This is the last Sunday before Easter. There is just this Sunday of nominally Catholic, low church nonsense to suffer through before going home for Easter and a proper Triduum Sacrum. However, that's not really what's on my mind.
I miss my parents.... their poodle, not so much. But I want to see Mama and Daddy and I can't wait to see my daughter.
I haven't seen her in over six months and in that time she's become a completely different person. She looks better and happier than I've seen her in more than five years. In point of fact, she looks and seems like *herself* again. And besides that I have desperately missed my grandkids - the eldest of which was my "time-share baby" as an infant. I am so anxious to get there that I am going to attempt to convince my Pal that it really would be rather a good idea to leave here at three a.m. on the day we're scheduled to travel.
Sadly, things will be a blur for the three incredibly short days we'll be in Texas. There's so much to do, no time to do it and I'm going to have to prioritize, which seems so very unfair.
1) I want to have a four generational professional photograph taken with Mama, Sissie, Tink and myself but it will depend upon Sissie's work schedule and Mama's inability to adhere to anyone's schedule but her own. (That's not tacky by the way, it's just the way she is.)
2) I want to see a dying friend. I've known her all my life (my mother's best friend) and this is probably the very last opportunity I will have to see her alive.
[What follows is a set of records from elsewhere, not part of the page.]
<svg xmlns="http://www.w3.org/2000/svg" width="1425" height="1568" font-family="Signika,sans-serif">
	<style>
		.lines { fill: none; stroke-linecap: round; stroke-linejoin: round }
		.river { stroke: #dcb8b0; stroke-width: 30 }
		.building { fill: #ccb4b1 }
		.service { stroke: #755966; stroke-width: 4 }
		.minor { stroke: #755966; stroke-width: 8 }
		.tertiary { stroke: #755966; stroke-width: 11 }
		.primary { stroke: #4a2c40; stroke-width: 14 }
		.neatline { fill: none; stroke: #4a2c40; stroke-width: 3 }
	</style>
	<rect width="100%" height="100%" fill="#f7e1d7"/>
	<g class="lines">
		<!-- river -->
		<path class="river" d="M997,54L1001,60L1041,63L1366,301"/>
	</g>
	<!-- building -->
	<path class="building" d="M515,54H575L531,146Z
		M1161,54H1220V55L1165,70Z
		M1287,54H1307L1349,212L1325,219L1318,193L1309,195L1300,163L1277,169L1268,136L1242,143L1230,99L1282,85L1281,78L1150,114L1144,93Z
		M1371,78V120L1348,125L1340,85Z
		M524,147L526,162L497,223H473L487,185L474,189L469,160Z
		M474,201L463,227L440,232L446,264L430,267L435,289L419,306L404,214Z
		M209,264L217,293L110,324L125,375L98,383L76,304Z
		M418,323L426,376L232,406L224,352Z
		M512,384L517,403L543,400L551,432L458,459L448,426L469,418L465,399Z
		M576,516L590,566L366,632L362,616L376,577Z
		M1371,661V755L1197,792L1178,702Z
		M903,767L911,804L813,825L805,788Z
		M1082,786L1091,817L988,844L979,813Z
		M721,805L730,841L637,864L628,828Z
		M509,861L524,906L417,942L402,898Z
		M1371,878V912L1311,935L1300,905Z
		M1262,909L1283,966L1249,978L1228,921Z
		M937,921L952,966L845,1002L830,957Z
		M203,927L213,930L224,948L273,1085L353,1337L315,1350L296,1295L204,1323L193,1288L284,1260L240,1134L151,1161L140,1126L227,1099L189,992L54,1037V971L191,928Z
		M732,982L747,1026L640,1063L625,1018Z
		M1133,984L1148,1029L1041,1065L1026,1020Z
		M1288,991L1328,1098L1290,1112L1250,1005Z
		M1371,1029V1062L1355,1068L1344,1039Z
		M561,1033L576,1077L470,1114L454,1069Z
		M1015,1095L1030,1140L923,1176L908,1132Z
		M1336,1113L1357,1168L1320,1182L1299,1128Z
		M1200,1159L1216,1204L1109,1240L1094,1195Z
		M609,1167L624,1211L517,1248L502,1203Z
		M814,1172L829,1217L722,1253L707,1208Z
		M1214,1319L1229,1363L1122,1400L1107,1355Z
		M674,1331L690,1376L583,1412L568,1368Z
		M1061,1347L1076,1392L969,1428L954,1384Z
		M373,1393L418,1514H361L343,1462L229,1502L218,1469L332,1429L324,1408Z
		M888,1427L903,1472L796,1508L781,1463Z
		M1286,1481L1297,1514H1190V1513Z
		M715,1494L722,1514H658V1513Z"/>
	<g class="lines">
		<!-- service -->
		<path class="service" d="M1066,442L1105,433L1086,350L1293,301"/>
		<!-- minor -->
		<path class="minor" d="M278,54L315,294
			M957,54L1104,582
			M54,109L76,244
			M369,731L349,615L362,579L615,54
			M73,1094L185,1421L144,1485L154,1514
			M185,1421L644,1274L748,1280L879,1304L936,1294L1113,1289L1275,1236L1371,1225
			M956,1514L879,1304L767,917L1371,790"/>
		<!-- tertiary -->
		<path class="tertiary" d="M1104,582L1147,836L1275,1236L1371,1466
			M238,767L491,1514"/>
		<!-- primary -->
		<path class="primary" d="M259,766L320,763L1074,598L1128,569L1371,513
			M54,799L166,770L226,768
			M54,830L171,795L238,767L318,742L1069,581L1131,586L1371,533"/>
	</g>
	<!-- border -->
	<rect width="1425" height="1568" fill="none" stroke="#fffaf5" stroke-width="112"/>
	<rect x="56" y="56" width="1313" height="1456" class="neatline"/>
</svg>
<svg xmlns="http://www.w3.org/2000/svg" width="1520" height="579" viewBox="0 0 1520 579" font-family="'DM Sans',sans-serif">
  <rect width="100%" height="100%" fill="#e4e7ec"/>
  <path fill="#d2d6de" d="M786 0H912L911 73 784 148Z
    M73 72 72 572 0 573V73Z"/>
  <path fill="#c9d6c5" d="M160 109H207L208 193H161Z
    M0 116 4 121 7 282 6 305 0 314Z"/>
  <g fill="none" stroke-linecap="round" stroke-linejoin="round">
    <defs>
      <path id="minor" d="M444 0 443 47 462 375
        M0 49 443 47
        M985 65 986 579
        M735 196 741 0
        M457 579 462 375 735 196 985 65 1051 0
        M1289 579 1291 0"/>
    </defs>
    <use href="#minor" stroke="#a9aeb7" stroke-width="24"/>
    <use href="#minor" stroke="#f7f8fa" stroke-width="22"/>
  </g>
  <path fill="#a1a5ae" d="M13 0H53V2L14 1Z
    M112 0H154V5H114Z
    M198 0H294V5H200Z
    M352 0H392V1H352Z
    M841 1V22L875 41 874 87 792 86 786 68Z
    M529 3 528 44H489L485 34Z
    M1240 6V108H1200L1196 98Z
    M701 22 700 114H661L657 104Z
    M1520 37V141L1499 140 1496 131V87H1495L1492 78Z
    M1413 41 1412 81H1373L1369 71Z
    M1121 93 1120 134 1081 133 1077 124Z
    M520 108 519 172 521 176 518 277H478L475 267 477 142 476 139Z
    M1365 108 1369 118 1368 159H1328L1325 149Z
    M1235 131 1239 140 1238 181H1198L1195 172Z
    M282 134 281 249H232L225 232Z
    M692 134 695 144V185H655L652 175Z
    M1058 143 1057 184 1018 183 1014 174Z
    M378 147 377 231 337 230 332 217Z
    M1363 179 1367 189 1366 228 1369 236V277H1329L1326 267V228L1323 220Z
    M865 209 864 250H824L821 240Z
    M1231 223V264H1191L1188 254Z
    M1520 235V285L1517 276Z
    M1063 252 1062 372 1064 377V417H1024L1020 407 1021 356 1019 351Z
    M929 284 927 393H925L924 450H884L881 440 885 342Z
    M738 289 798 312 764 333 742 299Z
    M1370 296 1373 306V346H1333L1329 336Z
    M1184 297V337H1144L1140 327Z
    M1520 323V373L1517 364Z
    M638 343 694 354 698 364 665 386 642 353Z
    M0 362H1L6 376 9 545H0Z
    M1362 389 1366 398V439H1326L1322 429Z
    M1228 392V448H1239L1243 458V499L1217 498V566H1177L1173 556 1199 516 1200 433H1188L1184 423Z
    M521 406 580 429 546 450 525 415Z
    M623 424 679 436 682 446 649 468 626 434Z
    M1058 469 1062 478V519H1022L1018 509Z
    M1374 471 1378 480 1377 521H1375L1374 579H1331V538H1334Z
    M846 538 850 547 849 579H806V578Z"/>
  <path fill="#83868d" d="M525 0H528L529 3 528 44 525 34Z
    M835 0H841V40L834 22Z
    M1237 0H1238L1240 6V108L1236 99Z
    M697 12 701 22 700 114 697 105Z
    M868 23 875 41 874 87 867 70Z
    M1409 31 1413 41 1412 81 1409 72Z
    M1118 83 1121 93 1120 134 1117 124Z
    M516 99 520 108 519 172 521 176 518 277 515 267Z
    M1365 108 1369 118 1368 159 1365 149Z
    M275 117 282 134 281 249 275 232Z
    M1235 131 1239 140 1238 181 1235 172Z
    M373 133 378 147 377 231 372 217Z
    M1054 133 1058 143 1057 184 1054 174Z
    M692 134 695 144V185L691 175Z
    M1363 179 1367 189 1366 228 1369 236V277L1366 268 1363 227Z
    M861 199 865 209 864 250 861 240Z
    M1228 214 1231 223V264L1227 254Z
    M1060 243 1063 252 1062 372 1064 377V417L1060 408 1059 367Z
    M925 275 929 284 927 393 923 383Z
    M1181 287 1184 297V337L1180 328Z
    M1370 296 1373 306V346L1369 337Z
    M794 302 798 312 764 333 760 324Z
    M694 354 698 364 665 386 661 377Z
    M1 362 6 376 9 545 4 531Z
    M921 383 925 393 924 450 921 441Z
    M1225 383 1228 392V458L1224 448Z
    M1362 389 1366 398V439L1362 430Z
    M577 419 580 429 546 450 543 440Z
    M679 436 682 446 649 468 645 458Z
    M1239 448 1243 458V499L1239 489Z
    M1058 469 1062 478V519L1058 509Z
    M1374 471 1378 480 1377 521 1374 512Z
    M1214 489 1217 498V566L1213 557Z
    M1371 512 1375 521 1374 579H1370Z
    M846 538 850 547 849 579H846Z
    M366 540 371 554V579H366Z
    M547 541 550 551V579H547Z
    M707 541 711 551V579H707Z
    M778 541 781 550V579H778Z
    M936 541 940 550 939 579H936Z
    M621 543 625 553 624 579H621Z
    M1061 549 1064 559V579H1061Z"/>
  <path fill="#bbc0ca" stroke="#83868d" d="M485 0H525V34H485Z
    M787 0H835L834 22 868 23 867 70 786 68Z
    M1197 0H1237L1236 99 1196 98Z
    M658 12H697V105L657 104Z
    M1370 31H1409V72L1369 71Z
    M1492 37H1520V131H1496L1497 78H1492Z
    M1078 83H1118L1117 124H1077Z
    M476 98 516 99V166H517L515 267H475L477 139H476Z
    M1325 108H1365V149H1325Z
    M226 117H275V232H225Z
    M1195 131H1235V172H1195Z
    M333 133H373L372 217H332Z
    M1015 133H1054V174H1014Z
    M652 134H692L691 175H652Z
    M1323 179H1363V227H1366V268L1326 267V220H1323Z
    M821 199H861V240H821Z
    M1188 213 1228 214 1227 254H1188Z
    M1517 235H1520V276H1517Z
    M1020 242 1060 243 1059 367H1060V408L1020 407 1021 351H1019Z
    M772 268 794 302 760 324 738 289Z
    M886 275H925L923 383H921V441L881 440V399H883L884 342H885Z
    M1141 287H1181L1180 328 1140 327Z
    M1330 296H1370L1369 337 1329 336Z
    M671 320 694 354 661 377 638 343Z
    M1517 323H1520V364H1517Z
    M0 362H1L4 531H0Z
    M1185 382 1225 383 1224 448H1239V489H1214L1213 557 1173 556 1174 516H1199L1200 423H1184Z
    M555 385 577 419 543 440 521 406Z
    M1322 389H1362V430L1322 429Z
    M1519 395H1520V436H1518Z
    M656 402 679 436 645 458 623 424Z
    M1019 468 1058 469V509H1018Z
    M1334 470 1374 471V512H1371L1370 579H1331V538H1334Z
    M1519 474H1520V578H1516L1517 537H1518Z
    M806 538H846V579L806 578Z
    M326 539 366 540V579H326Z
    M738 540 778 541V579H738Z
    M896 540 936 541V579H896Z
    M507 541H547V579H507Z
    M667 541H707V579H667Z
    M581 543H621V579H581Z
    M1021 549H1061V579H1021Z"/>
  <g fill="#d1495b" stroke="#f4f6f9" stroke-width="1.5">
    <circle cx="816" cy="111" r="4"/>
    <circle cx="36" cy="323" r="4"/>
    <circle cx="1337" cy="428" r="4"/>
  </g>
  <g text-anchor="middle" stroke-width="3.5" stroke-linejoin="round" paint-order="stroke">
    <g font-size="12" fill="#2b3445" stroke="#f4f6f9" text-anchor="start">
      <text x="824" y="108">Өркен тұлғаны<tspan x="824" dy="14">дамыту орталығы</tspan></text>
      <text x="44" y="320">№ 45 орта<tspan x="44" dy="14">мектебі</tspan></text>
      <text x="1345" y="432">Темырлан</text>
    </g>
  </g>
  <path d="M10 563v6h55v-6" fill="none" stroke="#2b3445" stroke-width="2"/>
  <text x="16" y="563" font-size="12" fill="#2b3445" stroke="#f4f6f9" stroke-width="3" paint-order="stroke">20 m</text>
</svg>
3) I want to spend time with my cousin who isn't well and has recently had surgery, as well as her sweet husband, with whom my Pal instantly bonded when they first met. I love them dearly. Dennis and I both miss them.
4) Lastly, I want to attend as much of the Easter Triduum Sacrum at St. Mary the Virgin as I am able.
Thank goodness most of the solomn rites (church services) for Easter are vigil masses and occur at night after the parental units close up 'the lockdown', the cousins are snug in front of their television set watching sit-com re-runs, and the grandkids are settled at home with their Mom, and because she worked all day is not likely to be able, or willing to go anywhere - much less a two and a half hour Catholic mass!
My job then, for the next four days, is to make certain I get everything done here so that the three precious days we are there won't be spoiled worrying about anything but the need to make certain I spend as much time with the people I love, doing the things I went home to do.